TEXT PASSAGE —
..........
[Fwd: [Fwd: Re: RDB2RDF mapping: Do we really need any alternative to use of SQL queries with conventions and a "trivial" mapping language?]] from Souri Das on 2010-03-23 (public-rdb2rdf-wg@w3.org from March 2010)

From: Souri Das <Souripriya.Das@Oracle.com>
Date: Tue, 23 Mar 2010 12:03:36 -0400
To: RDB2RDF WG <public-rdb2rdf-wg@w3.org>
CC: Seema Sundara <seema.sundara@Oracle.com>
Message-ID: <4BA8E658.5070801@Oracle.com>
To address some of the questions raised during the last couple of days 
about query translation, we have added a Part 3 showing a SPARQL graph 
pattern and corresponding SQL translation using the SQLdefString 
(queries) in the WITH clause.

    * Example of SQL-Query based Approach
      <http://www.w3.org/2001/sw/rdb2rdf/wiki/Example_of_SQL-Query_based_Approach>

          o Part 1: Schema => RDB Schema, RDB2RDF Mapping, and generated
            RDF Schema
            <http://www.w3.org/2001/sw/rdb2rdf/wiki/Example_of_SQL-Query_based_Approach_%28Part_1:_Schema%29:_RDB_Schema%2C_RDB2RDF_Mapping%2C_and_generated_RDF_Schema>

          o Part 2: Data => RDB (relational) Data and corresponding
            (virtual) RDF Graphs
            <http://www.w3.org/2001/sw/rdb2rdf/wiki/Example_of_SQL-Query_based_Approach_%28Part_2:_Data%29:_RDB_%28relational%29_Data_and_corresponding_%28virtual%29_RDF_Graphs>

          o Part 3: Query => SPARQL Query and its SQL translation
            <http://www.w3.org/2001/sw/rdb2rdf/wiki/Example_of_SQL-Query_based_Approach_%28Part_3:_Query%29:_SPARQL_Query_and_its_SQL_translation>


Thanks,
Souri & Seema

-------- Original Message --------
Subject: 	[Fwd: Re: RDB2RDF mapping: Do we really need any alternative 
to use of SQL queries with conventions and a "trivial" mapping language?]
Resent-Date: 	Tue, 23 Mar 2010 14:20:18 +0000
Resent-From: 	public-rdb2rdf-wg@w3.org
Date: 	Tue, 23 Mar 2010 10:19:38 -0400
From: 	Souri Das <Souripriya.Das@oracle.com>
To: 	RDB2RDF WG <public-rdb2rdf-wg@w3.org>



forgot to cc to the WG ...
..........
DATASET SECTION —

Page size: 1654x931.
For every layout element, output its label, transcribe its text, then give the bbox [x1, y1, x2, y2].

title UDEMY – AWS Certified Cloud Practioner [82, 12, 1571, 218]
..........
Set down, word for word, the part of the RDB2RDF mailing-list message above between "[Fwd: [Fwd: Re: RDB2RDF" and "the WITH clause.", inclusive.

TASK RESPONSE —
[Fwd: [Fwd: Re: RDB2RDF mapping: Do we really need any alternative to use of SQL queries with conventions and a "trivial" mapping language?]] from Souri Das on 2010-03-23 (public-rdb2rdf-wg@w3.org from March 2010)

From: Souri Das <Souripriya.Das@Oracle.com>
Date: Tue, 23 Mar 2010 12:03:36 -0400
To: RDB2RDF WG <public-rdb2rdf-wg@w3.org>
CC: Seema Sundara <seema.sundara@Oracle.com>
Message-ID: <4BA8E658.5070801@Oracle.com>
To address some of the questions raised during the last couple of days 
about query translation, we have added a Part 3 showing a SPARQL graph 
pattern and corresponding SQL translation using the SQLdefString 
(queries) in the WITH clause.